Friday, March 30, 2012

On a different note: Discovering William T. Vollmann

Although I've been aware of his name for years, I'm just now starting to read and discover the work of William T. Vollmann. The first thing I read was his book about hopping freight trains, Riding Toward Everywhere, and I'm hooked. That book is full of close observation that will make any haiku poet smile, and portrays a gritty, wandering world that Basho and Issa would surely recognize.

Here are a couple of favorite short passages:

Now from the blackness I began to see other stars, right over that foot-high strip of steel that reminded me not to fall into Anywhere. I sent my hand an inch over the edge and touched cold wind. I touched darkness. And beside me there came more and ever more stars, brighter and whiter and clearer than I had seen in a long time. Indeed, I had forgotten the stars, as I so often will on those other nights of my life. No matter what I have accomplished and whom I have loved, how much I have lost by missing the stars for so many of my nights! And now I am grey, and who knows when I will die, and never see the stars again? Who would I have been if I could have been alongside these stars always?

And, talking about the loneliness of riding freights, and the decline in the number of hobos on trains these days:

I had expected my travels to be picaresque, teeming with wise, bizarre or menacing outlaw characters.
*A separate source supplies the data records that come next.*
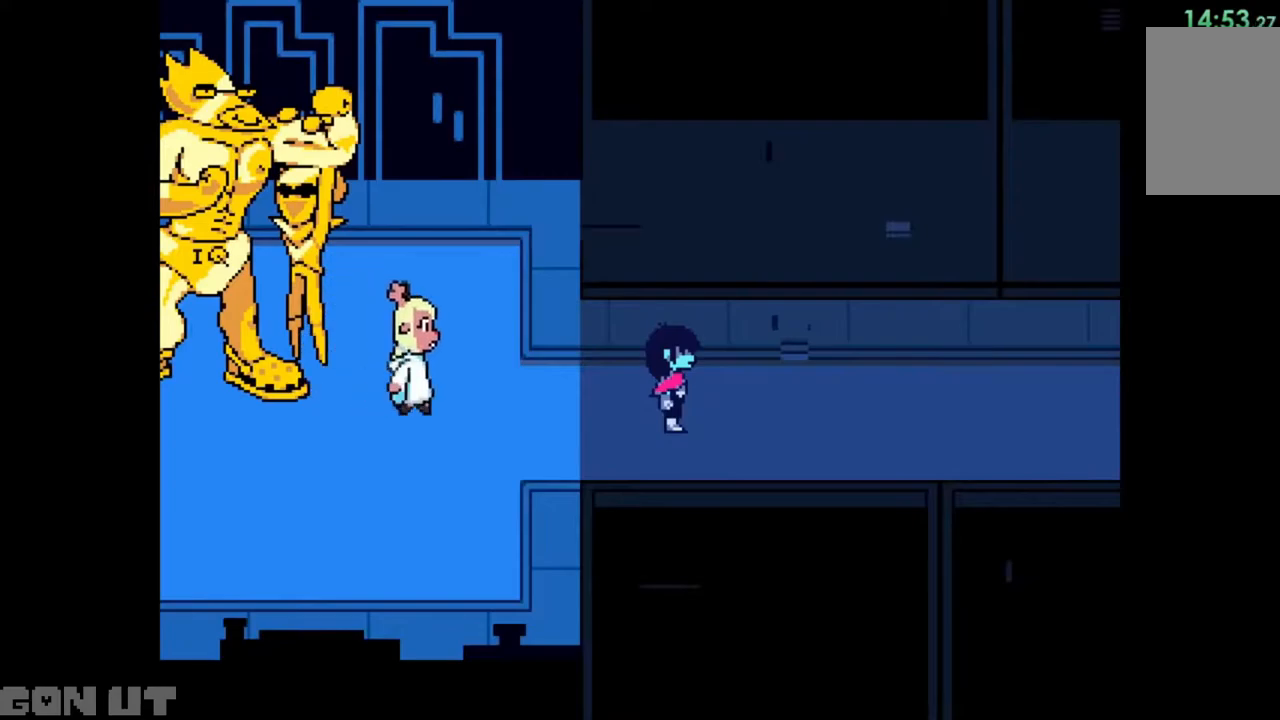
{"keys": ["c", "right"], "events": []}
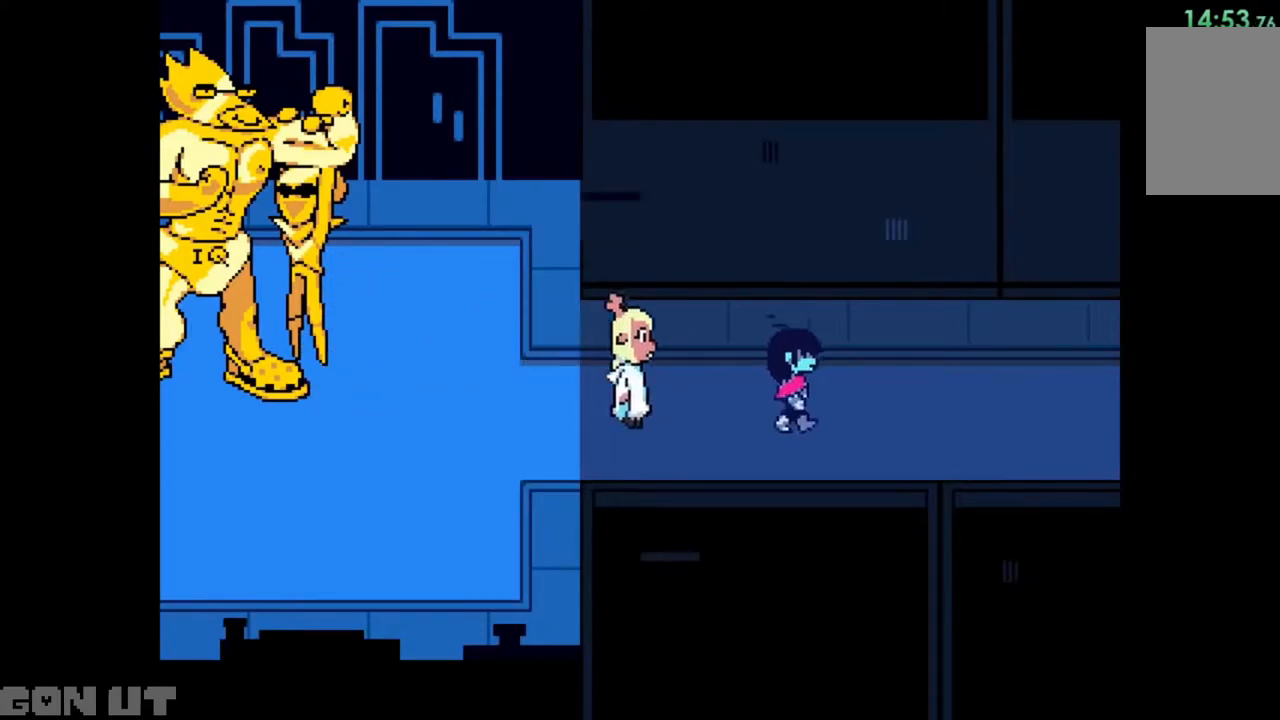
{"keys": ["c", "right"], "events": []}
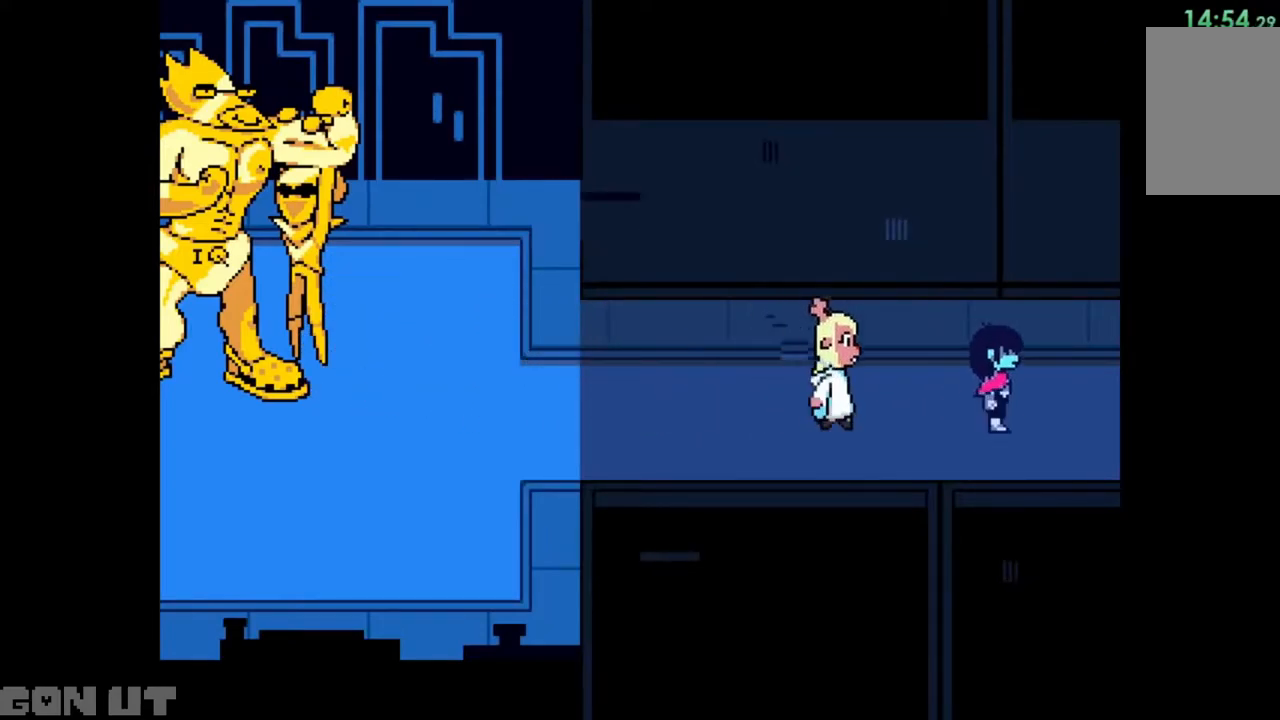
{"keys": ["c", "right"], "events": []}
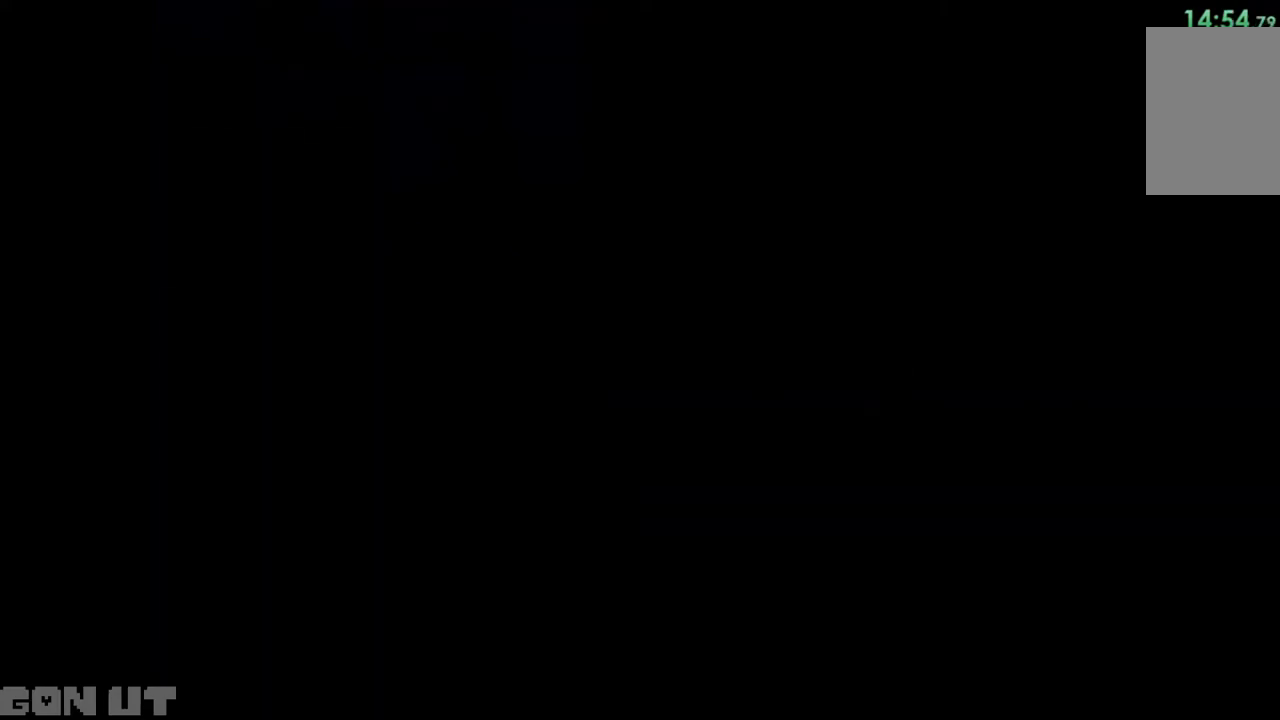
{"keys": ["c", "right"], "events": []}
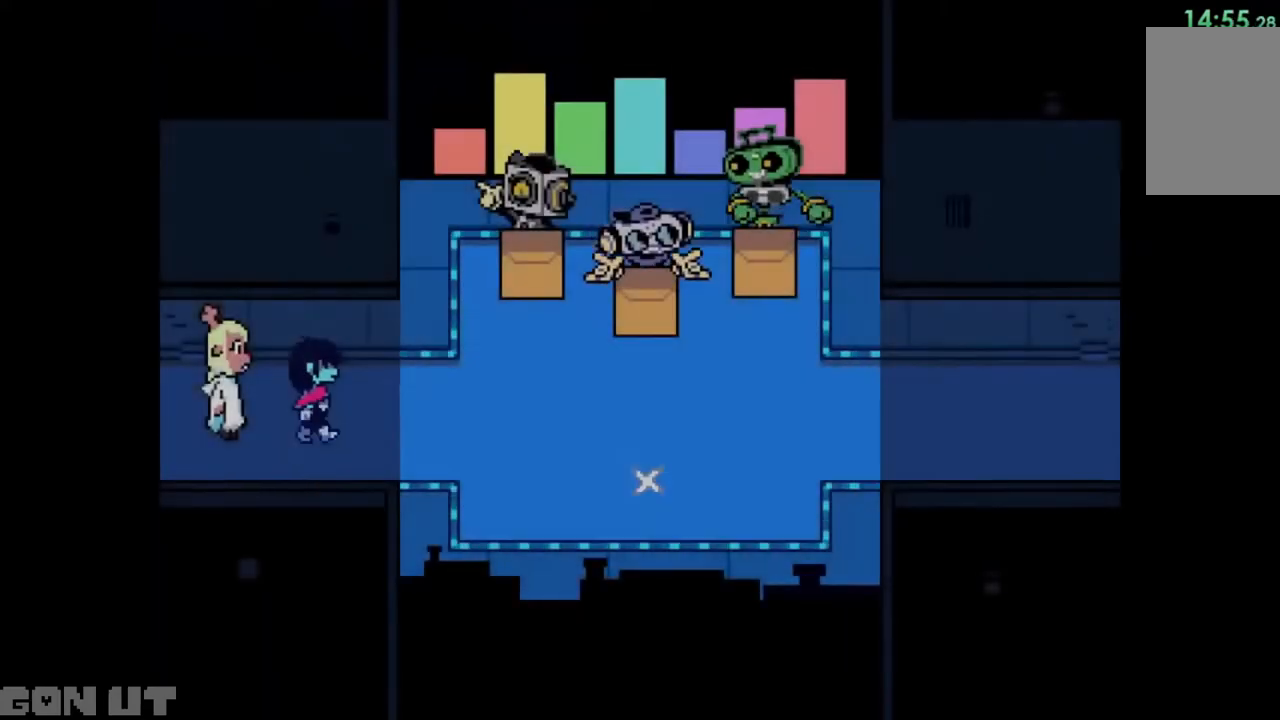
{"keys": ["c", "right"], "events": []}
At the very least, I had imagined that without really trying I would meet dozens of people of Pittsburgh Ed's sterling caliber. In fact my various odysses were haunted by absence, with only here and there a few lost voices... singing about the way things used to be back then, as if they were crickets who had inexplicably outlived their summer.

Man, I love that last line. I highly recommend that book, and now have moved on to a collection of essays, Expelled from Eden -- also excellent so far.

Thursday, March 22, 2012

in mid-air

in mid-air
the inchworm

through the open window
the choir's
and ascend

Monday, March 5, 2012

Haiku and photography VI

At work in the art library today, I came across this beautiful book of photographs: Naksan by Korean photographer Boomoon. It's a series of black-and-white photos of a storm-swept beachbreak. I think that they first appealed to me because the ocean they show looks very familiar -- not the perfect, air-brushed waves of a surf magazine or the raging, dramatic seas of shipwreck drama. Just the kind of normal, sloppy, unremitting ocean that any beach bum or surfer has watched for hours and hours on end, waiting for the prettier days to come.

That made the photos appeal to me in a haiku-aesthetic kind of way, in the way that they chronicled a sequence of regular moments and were not conventionally beautiful or overtly dramatic. The book ends with an essay by Shino Kuraishi (about whom I know nothing, unfortunately). The essay begins:

"Long ago, there was a term in Zen Buddhism, genjô, which has been translated as "actualization" or "realization." It refers to things manifesting themselves before our eyes as they are, appearing in a raw, unprocessed form. By all rights, the photographic apparatus was well suited to reproducing this ultimate ideal, the unadorned, unvarnished manifestation of things. But photography has produced no more than a mere semblance or pseudo-actualization, and all too often has degenerated into the realm of fiction where the "thing as it is" becomes "something it is not," providing ample evidence of repeated disgrace."

The opening of this quote speaks directly to the way that haiku and photography have often seemed like beautiful partners to me. As the quote continues, though, it also unintentionally points out a limitation that can plague haiku practice if taken too strictly -- a prejudice against presenting anything other than the 'thing as it is.' While such haiku can be the most sublime examples of the form, not every one has to be a somber sermon. Some imagination, some humor, some adornment are necessary to liven things up, to keep us fresh enough to appreciate the more subtle, serious moments that otherwise might become monotonous. And besides, sometimes the thing-as-it-is IS imaginative, deceptive, varnished, adorned, etc., and there's no disgrace in that...

In any case, this is a beautifully produced book put out in 2010 by Nazraeli Press. I'm looking forward to seeking out more of Boomoon's work.

Sunday, March 4, 2012

spinach seed

spinach seed
in the cool, wet soil,
the pink, pulsing earthworm

Friday, March 2, 2012

"in our bodies now" featured on The The poetry blog

Really pleased to announce that The The poetry blog has featured my haiku sequence "in our bodies now" as their poem of the week for this week.

Thanks to wünderpoet/friend Colie Hoffman for introducing me to The The, and for inviting me on. I'm honored to share space with the steady stream of excellent poets and poeticizers they publish there.